README.md · ibm-granite/granite-guardian-hap-125m at 9801be766b44a09f5f5dde88f5df6eaa1731c13f

metadata

license: apache-2.0
language:
  - en
pipeline_tag: text-classification

Model Description

This model is IBM's 12-layer toxicity binary classifier for English, intended to be used as a guardrail for any large language model. It has been trained on several benchmark datasets in English, specifically for detecting hateful, abusive, profane and other toxic content in plain text.

Model Usage

# Example of how to use the model
import torch
from transformers import AutoModelForSequenceClassification, AutoTokenizer
device = torch.device("cuda:0" if torch.cuda.is_available() else "cpu")

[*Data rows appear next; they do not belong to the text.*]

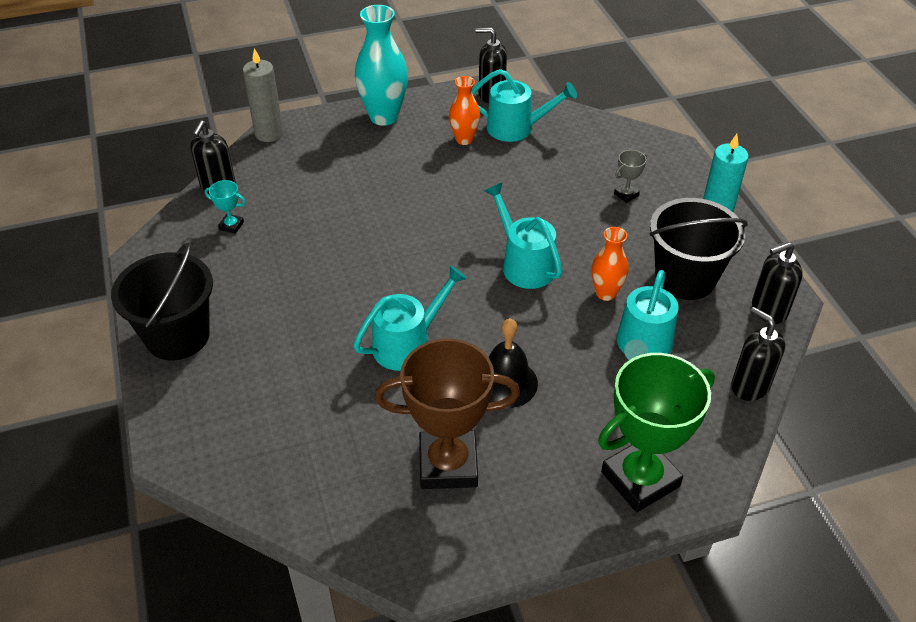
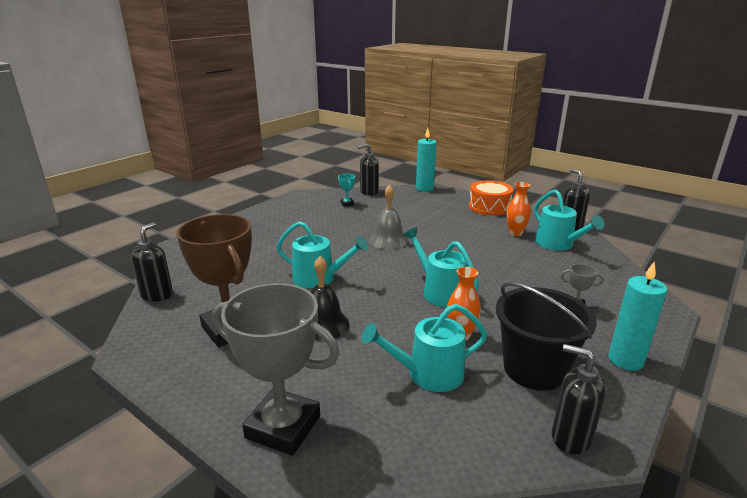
camera: 55 degrees right, 20 degrees down
(177, 336) = (257, 219): black bucket -> none
(269, 134) = (424, 188): grey candle -> turquoise candle
(376, 242) = (388, 240): none -> grey bell
(384, 117) = (489, 207): turquoise vase -> orange drum
(524, 264) = (440, 292): turquoise watering can -> turquoise watering can turned 60 degrees counterclockwise
(640, 479) = (283, 427): green trophy -> grey trophy
(749, 386) = (458, 460): black soap dispenser -> black soap dispenser (157, 295)

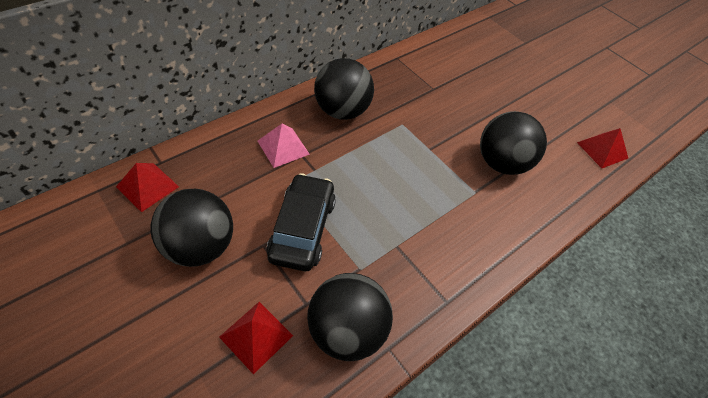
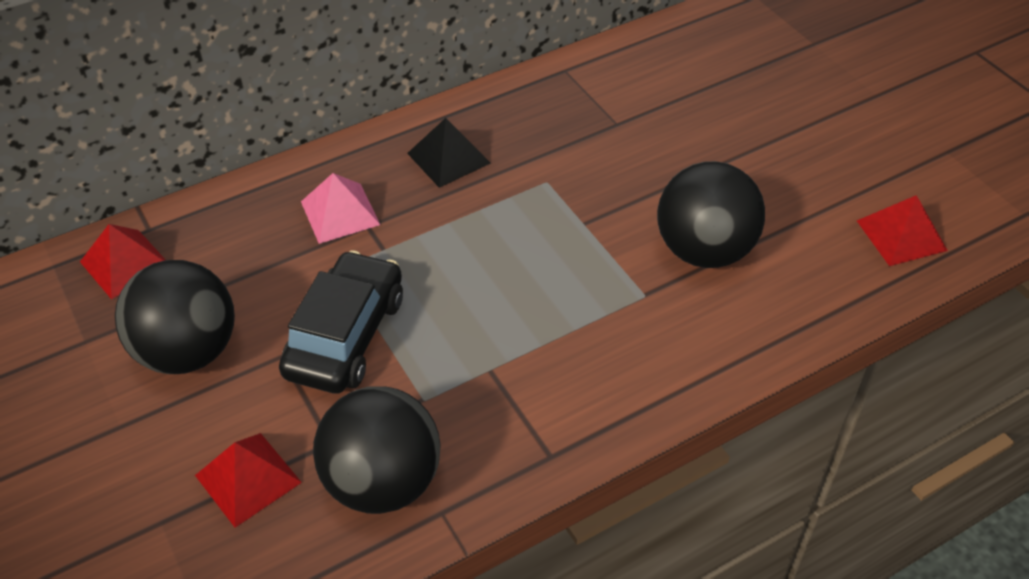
camera: 15 degrees right, 5 degrees down
(342, 111) = (448, 158): black ball -> black pyramid

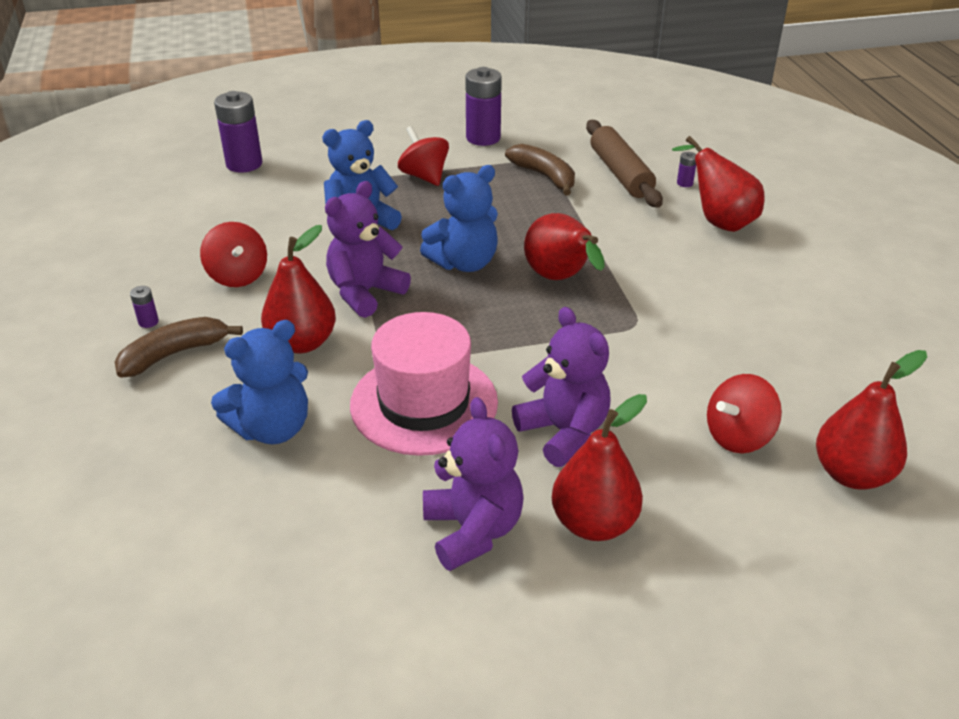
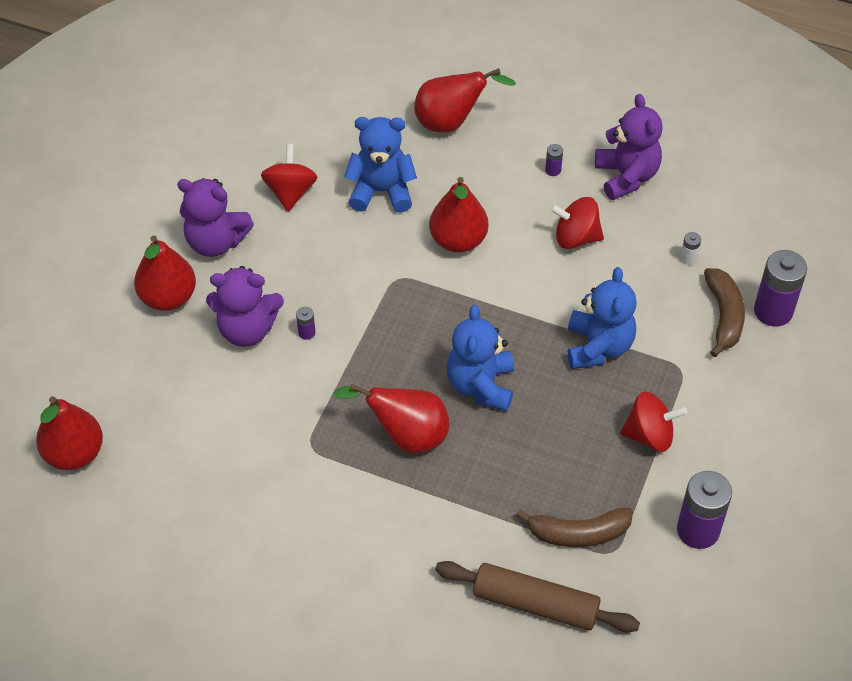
camera: 125 degrees right, 15 degrees up
(174, 354) = (502, 171): brown banana -> brown banana (724, 316)
(215, 214) = (688, 258): none -> white battery
(272, 428) = (381, 191): blue teddy bear -> blue teddy bear turned 90 degrees clockwise
(365, 293) = (491, 302): purple teddy bear -> purple teddy bear (626, 176)
(424, 403) = (338, 274): pink hat -> none
(684, 183) = (475, 647): purple battery -> purple battery (306, 332)
(719, 221) = (390, 621): red pear -> red pear (451, 122)
(738, 436) = (157, 419): red spinning top -> red spinning top (290, 192)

model_name_or_path = 'ibm-granite/granite-guardian-hap-125m'
model = AutoModelForSequenceClassification.from_pretrained(model_name_or_path)
tokenizer = AutoTokenizer.from_pretrained(model_name_or_path)
model.to(device)

# Sample text
text = ["This is the 1st test", "This is the 2nd test"]
input = tokenizer(text, padding=True, truncation=True, return_tensors="pt").to(device)

with torch.no_grad():
    logits = model(**input).logits
    prediction = torch.argmax(logits, dim=1).cpu().detach().numpy().tolist() # Binary prediction where label 1 indicates toxicity.
    probability = torch.softmax(logits, dim=1).cpu().detach().numpy()[:,1].tolist() #  Probability of toxicity.

Performance Comparison with Other Models

This model demonstrates superior average performance in comparison with other models on eight mainstream toxicity benchmarks. If a very fast model is required, please refer to the lightweight 4-layer IBM model, granite-guardian-hap-38m.